Panikon begins on a rail of almost touchable synths with the song, “Confused”. It’s an album opener that, through a clever chord progression, throws the listener into a pleasant pop mood that’s in stark contrast to the singer’s exclamations of desertion (“What is this place?/Where am I?/Does anybody hear me”?). Yet these all add up to moments of uncertainty and mystery, where the listener won’t know where the band is heading. Of course, such confusion is eventually lifted and it soon becomes clear what Grimus‘ forte is and at the same time their weakness. It’s their alternative rock. So, who’s Grimus?

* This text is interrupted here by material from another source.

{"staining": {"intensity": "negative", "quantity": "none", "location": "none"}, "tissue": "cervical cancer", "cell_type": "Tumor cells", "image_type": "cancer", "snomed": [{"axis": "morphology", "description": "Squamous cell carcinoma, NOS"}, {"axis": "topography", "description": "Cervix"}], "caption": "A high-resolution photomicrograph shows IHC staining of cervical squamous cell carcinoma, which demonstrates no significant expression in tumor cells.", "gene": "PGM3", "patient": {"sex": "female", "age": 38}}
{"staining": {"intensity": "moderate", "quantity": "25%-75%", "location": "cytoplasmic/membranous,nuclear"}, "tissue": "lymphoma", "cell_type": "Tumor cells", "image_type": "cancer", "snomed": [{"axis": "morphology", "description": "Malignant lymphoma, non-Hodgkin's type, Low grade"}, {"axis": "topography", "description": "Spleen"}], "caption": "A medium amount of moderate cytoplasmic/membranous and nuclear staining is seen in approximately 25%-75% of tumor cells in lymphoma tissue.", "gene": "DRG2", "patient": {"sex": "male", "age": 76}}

Grimus was formed in the city of Cluj-Napoca, which happens to be the third largest city of Romania. The band came from the foundation of the members’ former five-piece project, Revers. After taking the name Grimus in 2006, they released an ambitious three track demo to much acclaim. In fact, one of the three tracks, “Solitude”, was named “Song of the Year 2006 ” by Bucharest-based rock music channel City FM Radio). The group’s musical impact was further confirmed and put into immediate action when they were chosen to represent Romania in Global Battle of the Bands last October. Then came the studio debut.
I think it can be harmful to put the heavy load on a young band to balance such acts of reference as Radiohead, Placebo, The Killers and Porcupine Tree, all of which have been garnered. Hence, I’d like to limit these comparisons to some extent, even though Grimus has earned themselves at least a few of these referential points. Partly because the band does not have any specific problems in finding their own sound, at least if Panikon is concerned. Judging on the release, it’s audible that the band has gone into the studio with more eagerly itching musical fingers than say veterans Thom Yorke or Brandon Flowers more recently. (Note: I stated since their respective bands’ debut albums).

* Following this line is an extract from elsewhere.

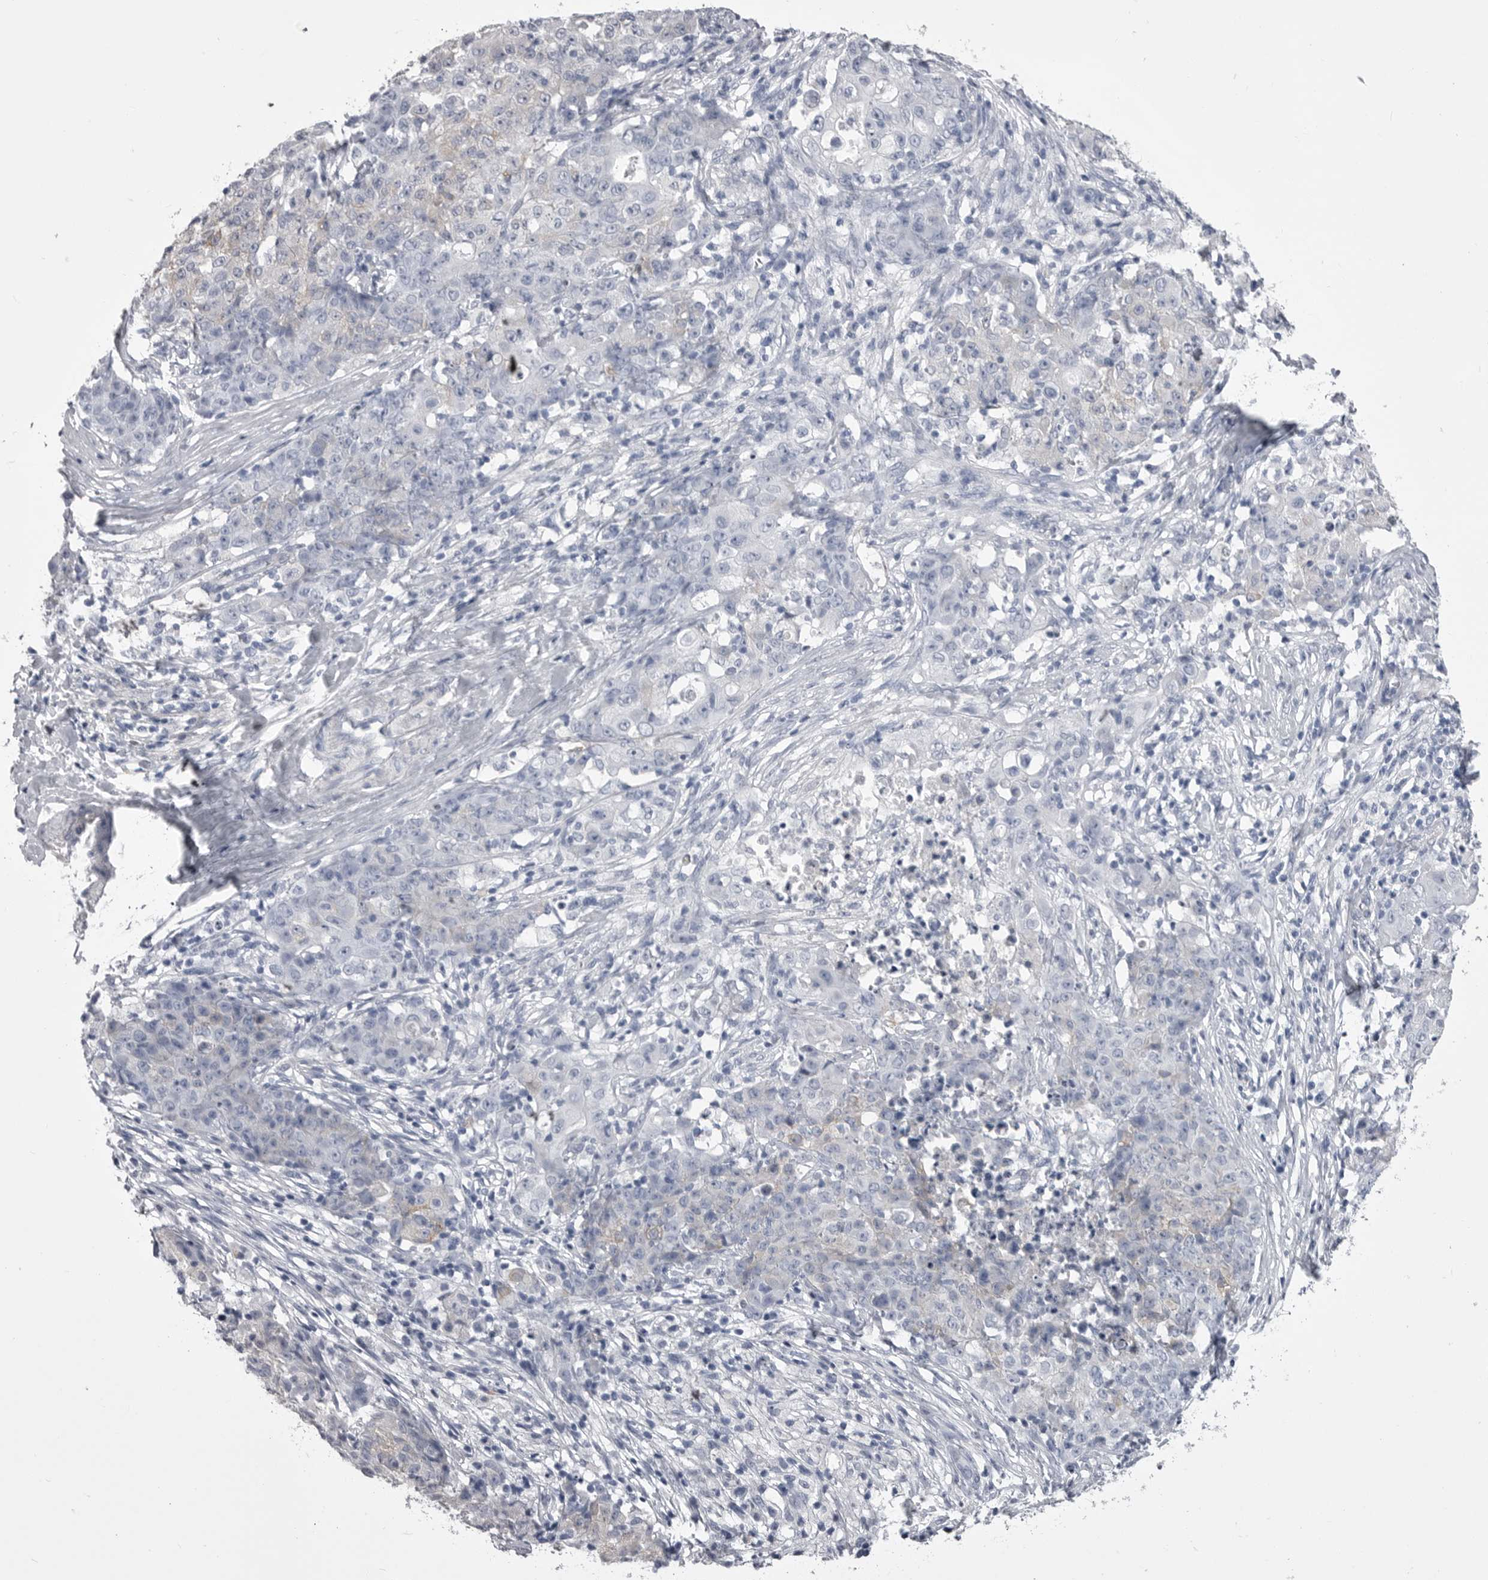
{"staining": {"intensity": "negative", "quantity": "none", "location": "none"}, "tissue": "ovarian cancer", "cell_type": "Tumor cells", "image_type": "cancer", "snomed": [{"axis": "morphology", "description": "Carcinoma, endometroid"}, {"axis": "topography", "description": "Ovary"}], "caption": "Tumor cells show no significant expression in ovarian cancer. (Immunohistochemistry, brightfield microscopy, high magnification).", "gene": "ANK2", "patient": {"sex": "female", "age": 42}}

Panikon is ambitious, and the band’s not afraid to play around with sounds and structures. Most of all, to separate it from several of its alternative rock forefathers, the album’s inclined to deliver melody-heavy pop tunes. Lead singer Bogdan Mezofi’s characteristically dramatic vocal output conveniently lands somewhere in-between Flowers’ high-pitched and Yorke’s trendsetting, slanting melodic paranoia. Although interesting, it takes a few listens of the album to get fully comfortable with Mezofi’s light singing style and his Romanian accent.
So despite a good sense of creating pop songs of The Killers standards and an emotional twist hinting more than straight-out borrowing soundscapes and moods from any given Radiohead album, Panikon does not deliver much. The titles couldn’t possibly be any clearer than “Confused”, “Political Animals”, “Insanity” and “Addiction” but all are seemingly unable to make me feel connected to the subjects. This is due in part of the band getting lost somewhere in the no-man’s-land between their hard post-punk melancholia and the catchy uplifting pop without ever being able to fully reach and accomplish any of them. Blame it on my supposed fascination to rather see them represent Romania in the conformed Eurovision Song Contest than a global contest for innovative, underground, indie bands.
My theory is that Panikon is most likely to be a success in only Romania and the surrounding Slavic countries from which its melodic (as a European citizen I can say that “Backseat Driver”‘s melody sounds utterly familiar to me) and pop music tradition descend from. Lastly, I’d like to take the last words from Moe Szyslak (of The Simpsons) to express my relationship with Grimus after listening to Panikon: “I’m a well-wisher, in that I don’t wish you any specific harm”.